Al Maqaleh, 2010 WL 2010783 at 12.
So there's the difference between Guantanmo and Bagram Air Base.
And that thought is just as troubling to me as it was to the D.C. Circuit in
Al Maqaleh.
As for your comment about finding the right legal loophole, and as for Andrea Prasow's and the ACLU's concerns, the court in Al Maqaleh stated:
Quote:We do not ignore the arguments of the detainees that the United States chose the place of detention and might be able “to evade judicial review of Executive detention decisions by transferring detainees into active conflict zones, thereby granting the Executive the power to switch the Constitution on or off at will.” Brief of Appellees at 34 (quotation marks and citation omitted).

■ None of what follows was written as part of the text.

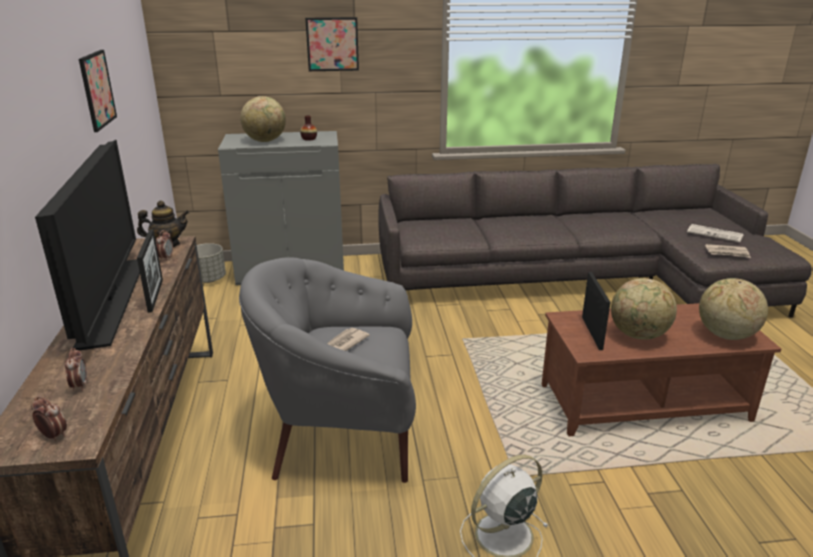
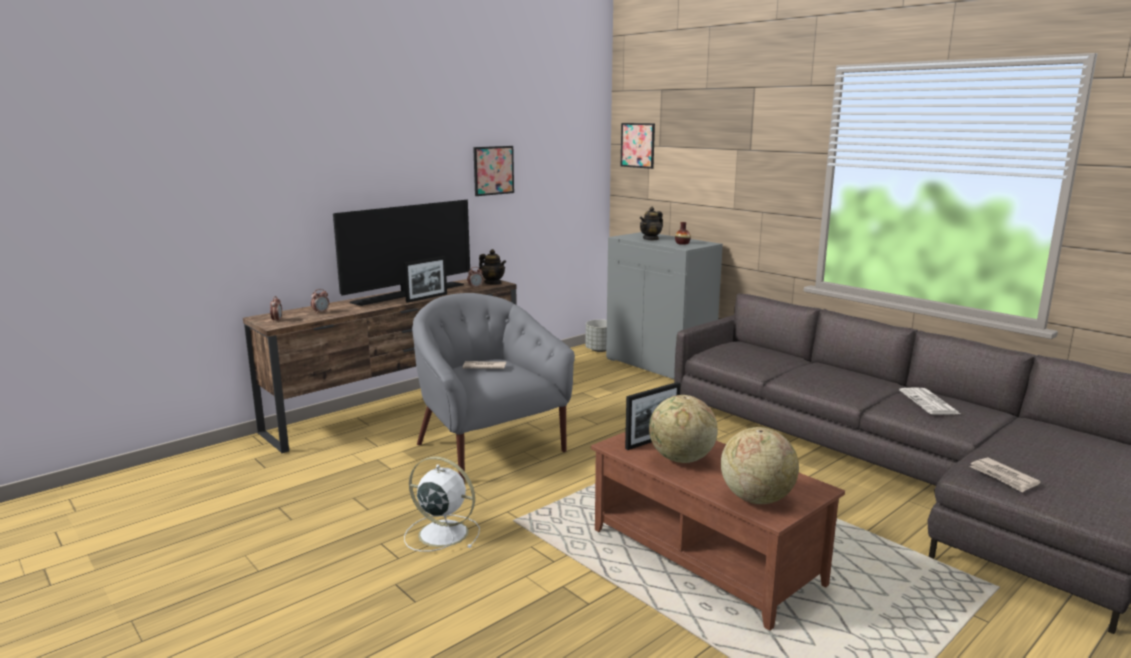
camera: 55 degrees right, 10 degrees down
globe [240,96,286,142] -> teapot [640,207,663,240]
picture [305,17,359,71] -> picture moved to [621,123,655,169]
newspaper [687,224,743,243] -> newspaper moved to [899,387,960,415]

However, that is not what happened here. Indeed, without dismissing the legitimacy or sincerity of appellees' concerns, we doubt that this fact goes to either the second or third of the Supreme Court's enumerated factors. We need make no determination on the importance of this possibility, given that it remains only a possibility; its resolution can await a case in which the claim is a reality rather than a speculation. In so stating, we note that the Supreme Court did not dictate that the three enumerated factors are exhaustive.
Al Maqaleh, 2010 WL 2010783 at 13.
Am I just as concerned as Prakow and the ACLU, you bet I am. And if I were representing a detainee at Bagram, I'd be trying to get my hand on evidence to show that Administration attorneys -- no matter which administration -- and the Military put their heads together to find a place beyond the reach of the Constitution's Suspension clause and intentionally placed detainees there.
Even though it has its flaws, our justice system is the model that's held up to the world as the example to follow. If we supposedly provide the most protections to those detained in our jails and prisons, shouldn't we show the world that we're willing to give those same protections to foreigners we detain, even if it's on foreign soil?